● Work request 1
Set down the passage of the earnings call transcript from "We see 28 and" up to and including "28-nanometer in Q3?" without changing a word.
● Work request 2
Resume the earnings call transcript from the point where it stops.

● Study text
Is the increase in ASP a function of higher 28? Or can you talk a little bit more about that 28 was 15% of sales, up from 10%, what's your expectation for the third quarter?
We see 28 and below, that will be a flat between Q2 and Q3, but 40 will actually reduce. So the overall -- that actually -- slightly increase of ASP is really coming from the mature note as with our 8-inch, but that was compensated by the slowdown of 40 nanometers.
I see. So ASP getting a little bit better for 8-inch and 20-inch, 12-inch?
Yes.
And next we'll hear from Michael Chou from Deutsche Bank for questions.
My first question, sir. What will be the 20 nanometers sales portion in Q4, if you can provide some color?
For Q4?
Yes.
Yes. I mean, we don't really comment on Q4 outlook. Given the recent elevated inventory level of the smartphones and some of the uncertainty on the market, we are cautious about our Q4 but we don't comment on the Q4 outlook yet.
Yes. But for your 20-nanometer, what kind of main application for your 28-nanometer in Q3?
Well the -- they're entirely coming from [ India ] communication and also computer area, that includes WiFi as well as some of the flash controllers, yes.
Flash controller. Okay. Second question is regarding your outlook by segment in Q3. Can you provide some color for that?
Outlook for Q3 by application. At this point, look at the -- the weakest will come in from communication. That's very much associated with the Mie and low-end of smartphone situation and followed by the consumer and then the computer. So the weakest will be the communication.
Okay. Other then -- final question is a housekeeping. What is the currency for Q2 when you calculate?
29.77.
Okay. So for your guidance, you just said, look at the current FX, you don't have any assumption, right?
No. We don't have any assumption. No.
And the next question is coming from the Roland Shu from Citigroup.
First question for Mie acquisition. So will you keep Mie fab as it is in configuration and the technology? Or will you benchmark the equipment? Or what kind of technology with your worldwide 12-inch fab?
Well, we -- at this point, without knowing, without getting into the integration process, we are considering both, they both are the options. And because depending upon the product mix, the customers running a different product in a different fab, we may need to keep that option open. But meanwhile, at the same time, we do like to make sure that fabs are transparent to both sides. So both are important to us. But at this point, without the complete integration, I can't really know exactly mix of that.
Yes, understood. But dealing with the same configuration as your Taiwan fab or Singapore fab, will that be very important to you, do you think you'll probably keep the same configuration there is also a doable option?
Well, again, depending on the outlook, and we believe with Mie that we are going to be able to getting -- enhance our exposure in automotive industrial segment, which is a little bit better than what we're doing today. But at the same time, we'll be able to bring some synergy from our larger customer base. So as I said, we will consider both and just -- we don't know exactly what the mix is yet.
Okay. Understood. Yes. Second question for your upcoming IPO for Hejian and 12X. So in order to IPO 12X, are you going to consider to increase your shareholding for 12X?
The listing entity is HeJain and 12X or [ UMC ] is only the subsidiary of both HeJain and UMC. So UMC is not listing.
Okay. So that means it's not in your wealth -- your entity list.

● Collected material
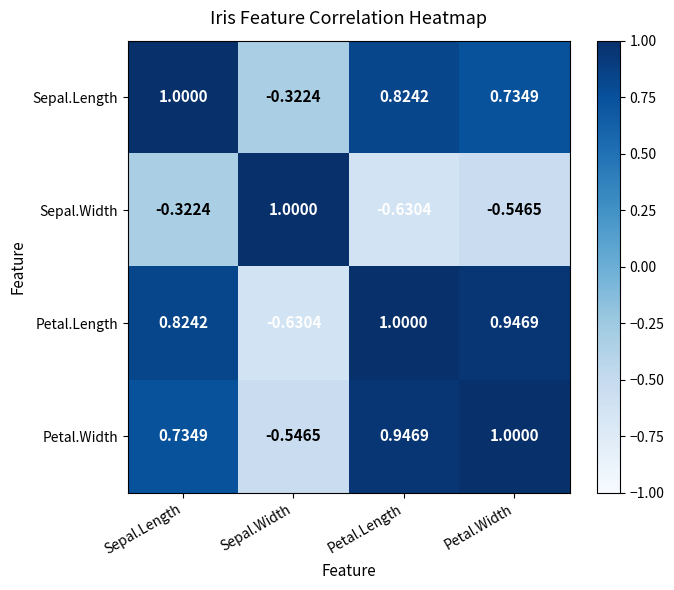

List the labels in order of Petal.Width value, smallest first.

Sepal.Width, Sepal.Length, Petal.Length, Petal.Width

● Response box 1
We see 28 and below, that will be a flat between Q2 and Q3, but 40 will actually reduce. So the overall -- that actually -- slightly increase of ASP is really coming from the mature note as with our 8-inch, but that was compensated by the slowdown of 40 nanometers.
I see. So ASP getting a little bit better for 8-inch and 20-inch, 12-inch?
Yes.
And next we'll hear from Michael Chou from Deutsche Bank for questions.
My first question, sir. What will be the 20 nanometers sales portion in Q4, if you can provide some color?
For Q4?
Yes.
Yes. I mean, we don't really comment on Q4 outlook. Given the recent elevated inventory level of the smartphones and some of the uncertainty on the market, we are cautious about our Q4 but we don't comment on the Q4 outlook yet.
Yes. But for your 20-nanometer, what kind of main application for your 28-nanometer in Q3?

● Response box 2
No. So the listing entity is HeJain.
Okay. Understood. Last question. Given there was not much 8-inch capacity or shipment increase in second quarter, but you still grow your 8-inch revenue. So I would like to know for what extent of this 8-inch revenue increase was from the wafer price high capacity? And what kind of spend for this revenue increase is coming from product mix change?
Well, we don't have a specific mix breakdown, but the increase on the 8-inch blend is really coming from field. One is the productivity improvement, means we have increased some of the wafer outlook through the productivity improvement. And same time for the product mix, the improvement, and we have [ stopped ] making some headway there. The last is the -- we did increase some of the cost from the wafer material. So we passed through those cost difference to the 8-inch customer, but it's not changing entire wafer pricing. So our policy is we do not increase pricing simply because of strong demand, but we are working with our customers to compensate for the wafer cost increases.
Understood. So for the 8-inch product improvement and product mix change even for -- we pass through this cost, you said, we have slightly ASP growth in 3Q. So that means that this will be well maintained in 3Q, so that means in 3Q, that 8-inch revenue probably will continue to grow, however, the overall 12-inch will decline, is that right?
Yes. I mean, in general that's correct. We do see the 8-inch capacity load continue to be [ full ] in the following quarter, and the 12-inch mature is healthy, while the 14-nanometer is actually declining, yes.
And the next one is from Donald Lu from Goldman Sachs.
First question is, what is this other operating income of TWD 1.7 billion in second quarter?
Yes, that's the subsidies from our Chinese operation in Xiamen.
I see. That's a one time? Or is that going to be every quarter going forward?
This will be every quarter, but the amount should be similar to Q1. Q2 will receive a one-time annual subsidy from 2017.
I see. Yes. My second question is about this potential A share listing. I understand that the R&D for 12-inch research and also probably for HeJain are going to be accomplished in Taiwan in the UMC entity in Taiwan. How do you transfer the technology to the China entity via listing? I mean, what kind of guarantee you give to the China entity for R&D transfer?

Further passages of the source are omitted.